[ABOUT THIS EXERCISE] Write out the listing exactly, from its first line through the line holding "left elbow: (317, 434)", but include none of the pictures.

[EXERCISE MATERIALS]
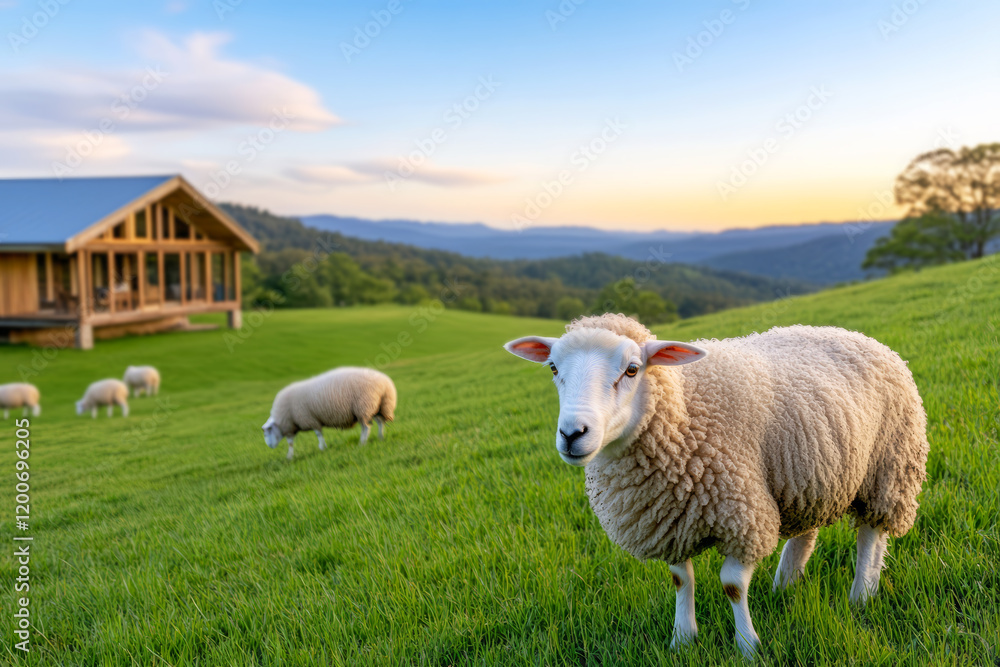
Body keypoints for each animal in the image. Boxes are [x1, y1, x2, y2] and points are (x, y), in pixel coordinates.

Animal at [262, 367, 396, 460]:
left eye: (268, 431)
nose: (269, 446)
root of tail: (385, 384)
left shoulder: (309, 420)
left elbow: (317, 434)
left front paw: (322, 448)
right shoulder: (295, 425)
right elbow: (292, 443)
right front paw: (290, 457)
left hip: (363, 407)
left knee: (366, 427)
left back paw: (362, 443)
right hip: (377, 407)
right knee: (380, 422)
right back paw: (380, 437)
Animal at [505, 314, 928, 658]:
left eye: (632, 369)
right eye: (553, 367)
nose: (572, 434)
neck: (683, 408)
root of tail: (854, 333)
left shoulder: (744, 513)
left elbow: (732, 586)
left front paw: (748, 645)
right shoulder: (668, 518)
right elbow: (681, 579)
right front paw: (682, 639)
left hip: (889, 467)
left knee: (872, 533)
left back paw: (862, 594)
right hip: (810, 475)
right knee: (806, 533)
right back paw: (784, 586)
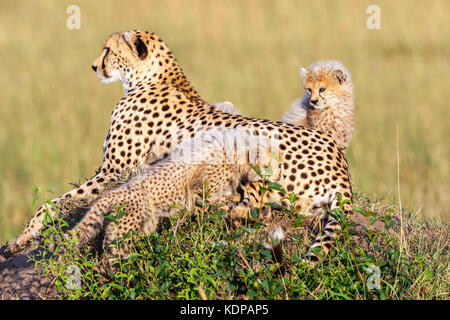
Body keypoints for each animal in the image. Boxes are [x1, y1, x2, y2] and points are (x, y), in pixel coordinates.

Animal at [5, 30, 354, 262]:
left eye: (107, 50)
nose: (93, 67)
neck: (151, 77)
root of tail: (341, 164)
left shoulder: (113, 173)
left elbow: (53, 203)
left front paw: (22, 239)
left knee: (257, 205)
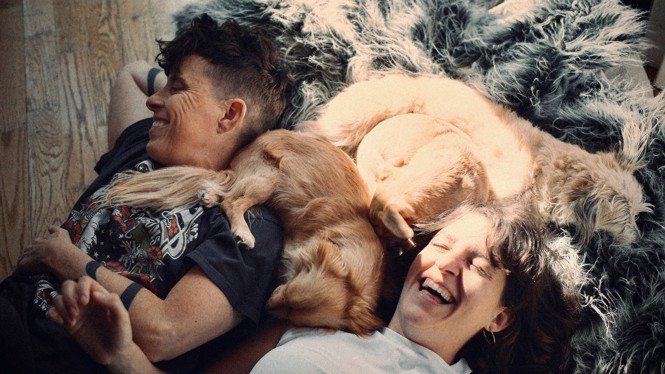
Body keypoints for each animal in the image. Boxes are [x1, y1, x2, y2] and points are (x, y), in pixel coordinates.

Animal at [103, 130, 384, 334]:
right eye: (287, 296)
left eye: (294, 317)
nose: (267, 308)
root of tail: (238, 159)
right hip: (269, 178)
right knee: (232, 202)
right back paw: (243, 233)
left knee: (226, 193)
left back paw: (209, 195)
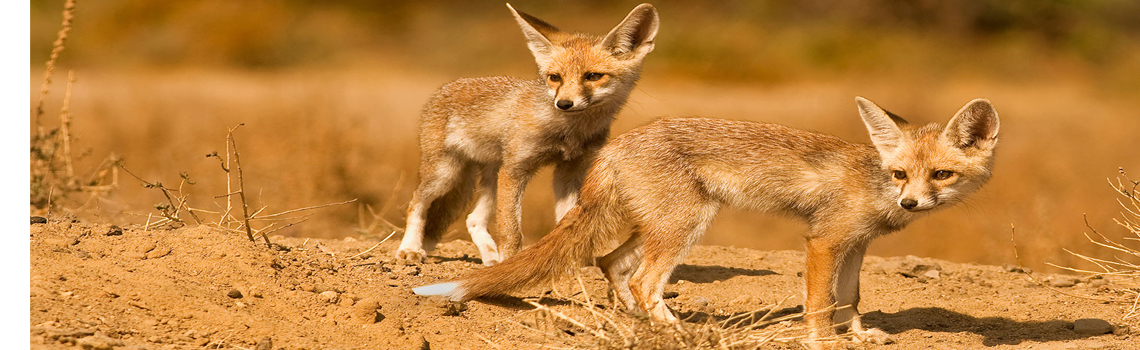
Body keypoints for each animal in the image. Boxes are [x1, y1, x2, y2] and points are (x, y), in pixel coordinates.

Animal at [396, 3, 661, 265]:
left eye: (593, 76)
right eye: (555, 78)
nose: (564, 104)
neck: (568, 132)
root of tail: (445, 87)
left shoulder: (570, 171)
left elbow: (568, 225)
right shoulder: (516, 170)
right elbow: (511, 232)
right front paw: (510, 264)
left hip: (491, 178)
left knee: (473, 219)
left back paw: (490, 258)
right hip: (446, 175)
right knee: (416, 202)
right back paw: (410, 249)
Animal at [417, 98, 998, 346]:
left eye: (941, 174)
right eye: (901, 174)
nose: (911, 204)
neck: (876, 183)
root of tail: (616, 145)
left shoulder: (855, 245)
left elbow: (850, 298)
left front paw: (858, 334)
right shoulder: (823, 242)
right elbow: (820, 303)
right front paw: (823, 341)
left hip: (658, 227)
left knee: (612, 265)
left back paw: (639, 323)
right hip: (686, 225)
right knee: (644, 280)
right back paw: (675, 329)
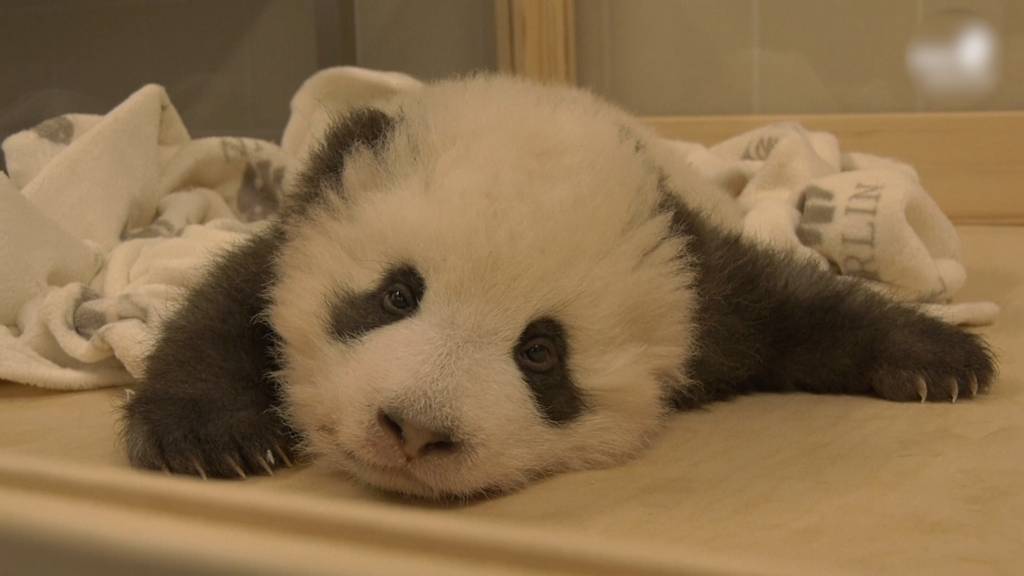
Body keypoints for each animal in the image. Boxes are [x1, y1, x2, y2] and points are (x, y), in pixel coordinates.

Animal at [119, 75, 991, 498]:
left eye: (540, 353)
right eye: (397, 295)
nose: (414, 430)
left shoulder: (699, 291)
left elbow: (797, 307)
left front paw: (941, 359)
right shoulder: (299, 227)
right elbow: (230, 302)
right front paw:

[RESPONSE FOR THIS EXERCISE]
Body keypoints for each animal in the image. Boxes are [x1, y1, x2, y2] and points are (x, y), in pixel coordinates.

Animal at [262, 367, 396, 460]:
left eye: (268, 431)
nose: (269, 446)
root of tail: (385, 384)
left shoulder: (309, 420)
left elbow: (317, 434)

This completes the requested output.